Abstract

Inadequate information technology (IT) management can lead to system ineffectiveness and operational stagnation within enterprises. While the application of IT governance provides a means for companies to validate IT functionality, oversee IT operations, and mitigate IT-associated risks, there is a paucity of research examining its implications of IT governance on IT controls, particularly within the context of a firm’s Internal Audit Function (IAF). Addressing this gap in the literature, this research delves into the relationship between the characteristics of the IAF and IT governance within the IAF. It further probes the linkage between IT governance associated with the IAF and IT control activities. We analyze survey data from 414 internal auditors across various Taiwanese companies using partial least squares regression. The findings suggest that IT knowledge and internal auditing roles have a significantly positive relationship with the quality of the IAF-IT relationship and IT governance processes. Similarly, IT audit competencies exhibit a significantly positive relationship with IT governance processes. Furthermore, properly structured IT governance processes and a high-quality IAF-IT relationship demonstrate a positive association with the effectiveness of general controls. This research amalgamates and extends prior investigations into IT governance and internal auditing, underlining their critical role in successfully implementing superior IT controls.

Introduction

Post the Enron scandal in 2000, the enactment of the Sarbanes-Oxley Act in the U.S. necessitated companies to take measures that ensure the efficacy of their internal controls over financial reporting (section 404). As information technology (IT) plays a pivotal role in ensuring the precision of a company’s financial reports, IT controls have thus become an integral component of Sarbanes-Oxley compliance initiatives. To facilitate IT governance, which pertains to formalizing strategic IT decisions and essential IT oversight processes, the Information Systems Audit and Control Association (ISACA) introduced the Control Objectives for Information and Related Technology (COBIT) in 2019. However, despite these measures, public companies still report material weaknesses in IT controls. A 2021 analysis of business processes and material weaknesses among public companies registered with the U.S. Securities and Exchange Commission by the accounting firm KPMG found that IT control material weaknesses accounted for 35 % of all material weaknesses in 2020 (KPMG, 2021a).

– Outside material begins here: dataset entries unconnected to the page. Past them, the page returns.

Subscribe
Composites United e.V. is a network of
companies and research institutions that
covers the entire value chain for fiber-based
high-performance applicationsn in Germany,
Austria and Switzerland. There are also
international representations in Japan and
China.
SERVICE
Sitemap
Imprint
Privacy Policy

Given their critical role in corporate and financial security, material weaknesses in IT controls pose a significant threat to the legitimacy of companies (Haislip et al., 2016). Furthermore, such weaknesses can negatively impact the quality of the information in systems, potentially misleading management and resulting in improper decisions (Li et al., 2012). Stoel and Muhanna (2011) observe that companies with material weaknesses in IT internal controls underperformed those without such issues. In an era characterized by big data and sophisticated digital technologies, material weaknesses in IT internal controls can lead to substantial losses, thus emphasizing the need for effective IT controls.

Conclusion and suggestions

۵٫۱٫ Analyses and discussion
The potential for significant financial losses due to inadequate IT controls necessitates substantial attention to IT controls by businesses (Association of Certified Fraud Examiners, 2016; Stoel & Muhanna, 2011). The findings of this research illustrate a positive correlation between the involvement of Internal Audit Functions (IAFs) in IT governance and improvements in IT controls, thus offering contributions to scholarly discourse on IT governance. Our study broadens the conversation regarding the relationships among IAF quality, information security, and information security controls by integrating the dimension of IAF-IT relationship quality (Steinbart et al., 2013, 2018). Additionally, the results augment the research landscape on the interplay between IAF characteristics, their involvement in IT governance, and IT controls (Merhout and Havelka, 2008).

The IAF-IT relationship quality is significantly influenced by IT knowledge and internal audit roles. This aligns with the findings of Steinbart et al. (2013), who assert that a comprehensive understanding of information security can bolster the relationship quality between IAFs and information security. However, Steinbart et al. (2013) find no significant impact of the internal audit role on the relationship quality between IAFs and information security, which is a discrepancy with our findings. Our study further illustrates that IT knowledge, internal audit roles, and IT audit competencies significantly affect the IAF-IT governance process. This finding is in accordance with Merhout and Havelka (2008), who establish that the involvement of IAFs in IT governance is significantly associated with IT personnel and IT training or certification.